Asynchronous distributed systems consist of several processes without common memory. Each of them has its local clock. The only thing these processes have in common is the asynchronous network they use to communicate. Therefore, it is tough to have a global clock that is synchronized between all processes.

The most common protocol to synchronize clocks on the Internet is NTP (Network Time Protocol), and it has an error bound of delta < RTT. RTT is the round trip time between the process and the clock server. As long as there is a latency in the network, which is inevitable, we cannot eliminate the error.

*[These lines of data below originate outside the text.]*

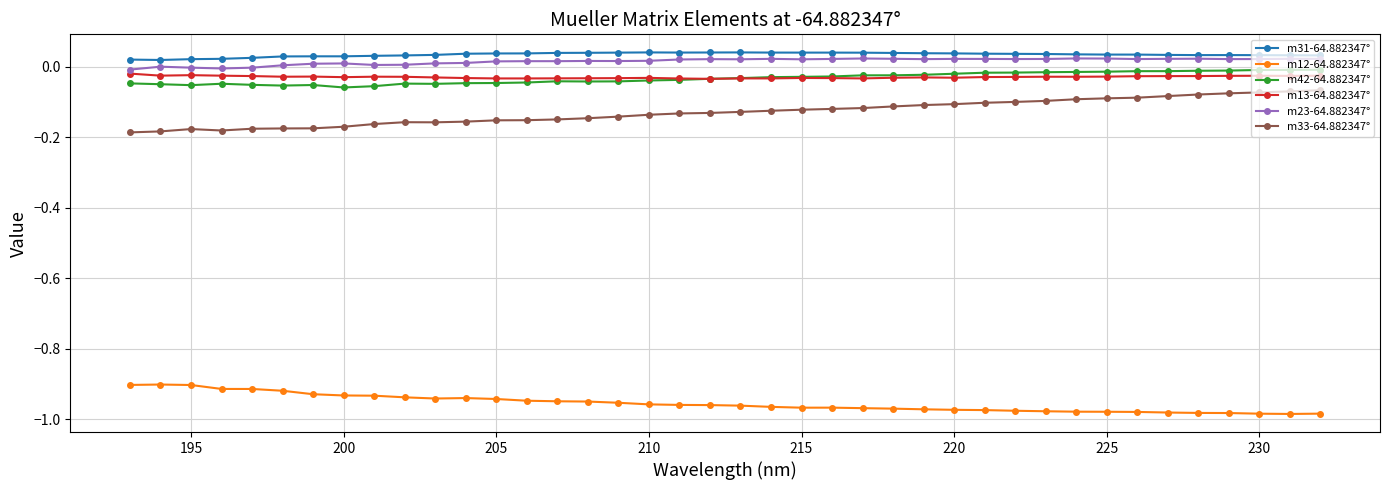

List the series in order of their peak value, highest first.

m31-64.882347°, m23-64.882347°, m42-64.882347°, m13-64.882347°, m33-64.882347°, m12-64.882347°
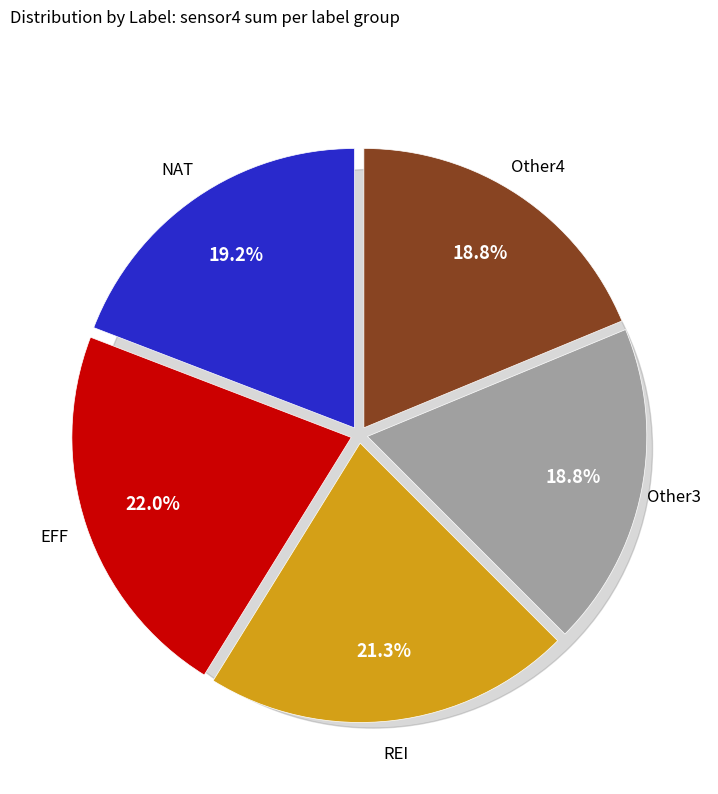

How many slices are in this pie chart?

5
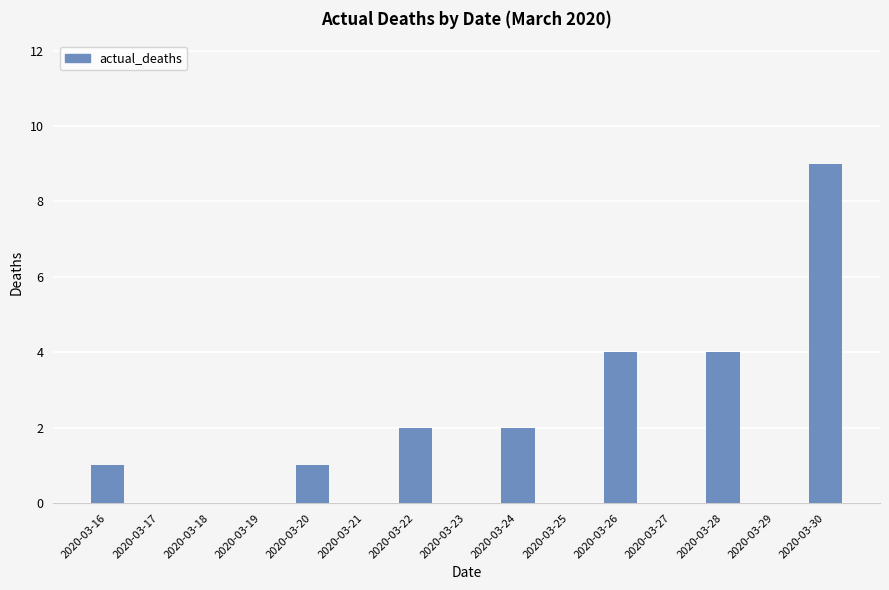

Approximately how many times larger is the value at 2020-03-30 compared to 2020-03-22?

4.5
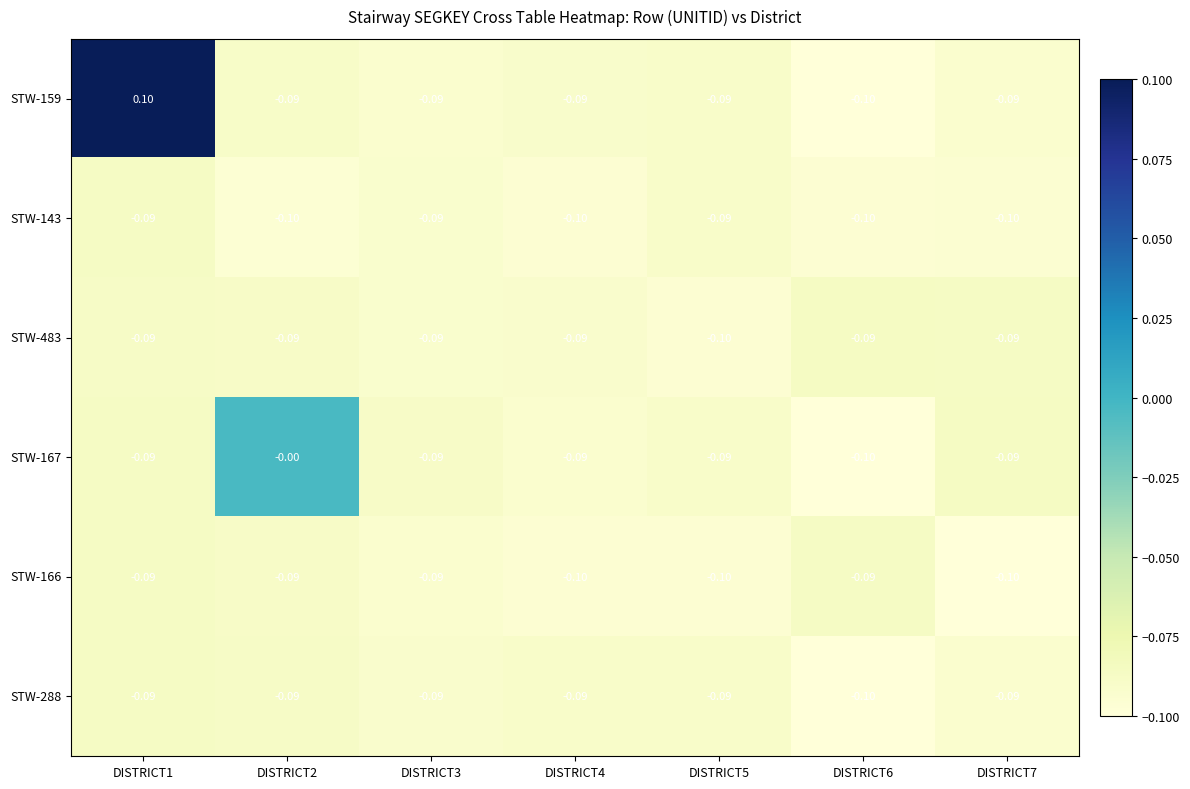

Which series has the largest total across all categories?

STW-159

If only based on local timestamp, we see that process 2 receives message before it was sent from process 1.

Logical Clock

Logical clocks are an alternative definition of clocks used in distributed systems. It doesn't have a direct relationship to the actual physical time. Instead, it captures the causal relationship between events:

if event e1 happens before event e2, the e1's timestamp is less than e2's.
e1->e2 => T(e1) < T(e2)

Lamport Clock

The most straightforward implementation of a Logical clock is Lamport Clock. Each process has its own clock initially set to 0. It follows two rules:

  1. Before executing an event (except the event of receiving the message from another process), increase the local_clock value by 1.

local_clock += 1

  1. When receiving a message from another process, set the local_clock value to the maximum of the sender clock value and local_clock value. After this, increase the local_clock value by 1.

local_clock = max(local_clock, sender_timestamp) + 1

Property of Lamport clock:

if a -> b then T(a) < T(b)

However, T(a) < T(b) does not imply a -> b.
Given 2 Lamport timestamps T(a) and T(b) with T(a) < T(b), we can't tell whether

  • a happens before b (a -> b) or
  • a and b are concurrent (a || b).

For example, in above image, we cannot tell the relationship between 2 red events.

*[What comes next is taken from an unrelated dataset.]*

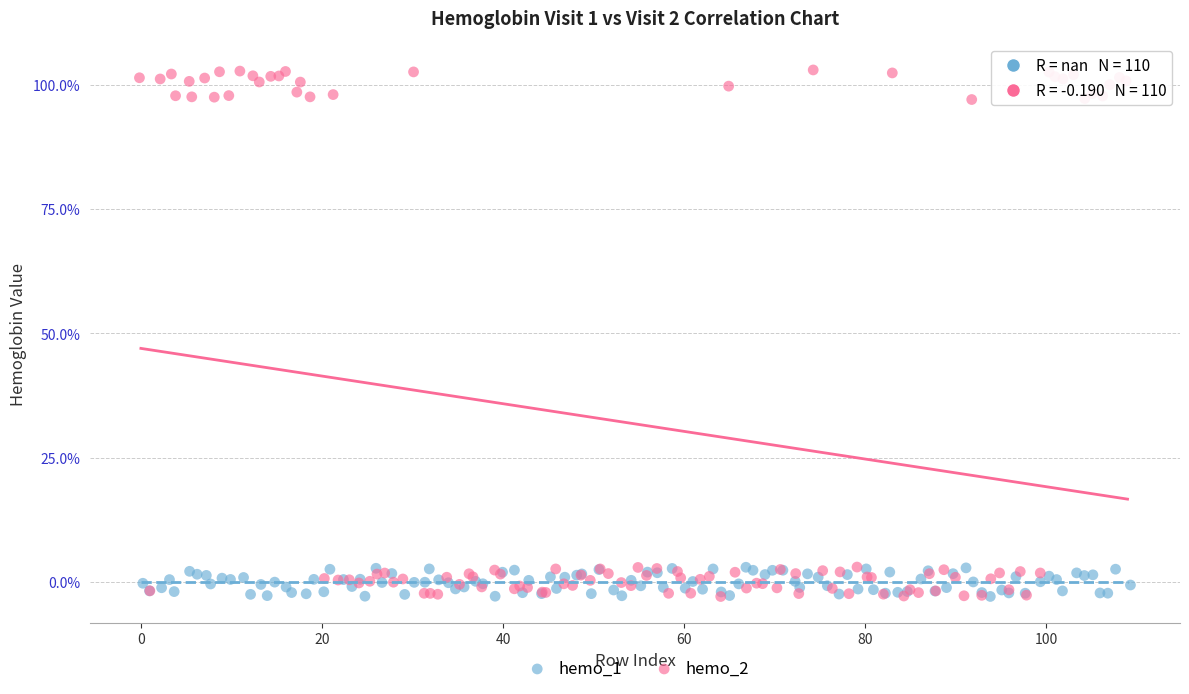

Which series has the widest spread of Y values?

hemo_2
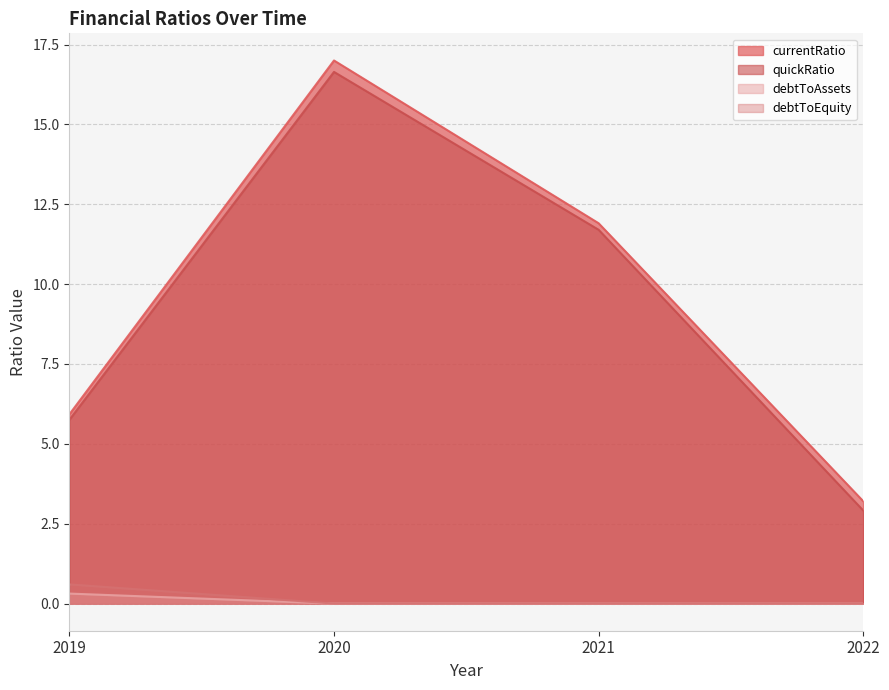

What is the difference between the maximum and minimum values in the currentRatio series?

13.8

To know if two events are concurrent, we need a better type of Logical clock.

Vector Clock

In Vector clock, each process keeps a list of N integers for each local clock of N processes in the system.

Vector timestamp of event a is T(a) = [T1, T2, ..., Tn]

  • on any event at process Pi: T[i]++.

  • on request to send message m at process Pi: T[i]++ before sending the message.

  • on receiving a message from another process (the message contains sender vector timestamp T') at process Pi:

    • for k = 1 to N: T[k] = max(T[k], T'[k])
    • T[k]++
[3, 0] || [2, 3] so we can conclude that they are concurrent.

Let's define the following order on vector timestamps:

  • T = T' iff T[i] = T'[i] for all 1 <= i <= N.
  • T <= T' iff T[i] < T'[i] for all 1 <= i <= N.
  • T || T' iff (not T <= T') and (not T' <= T).

Vector clock has the following properties:

T(a) < T(b) <=> (a->b)
T(a) || T(b) <=> (a || b)

Vector clock is used in multiple distributed systems, for example, Amazon DynamoDB.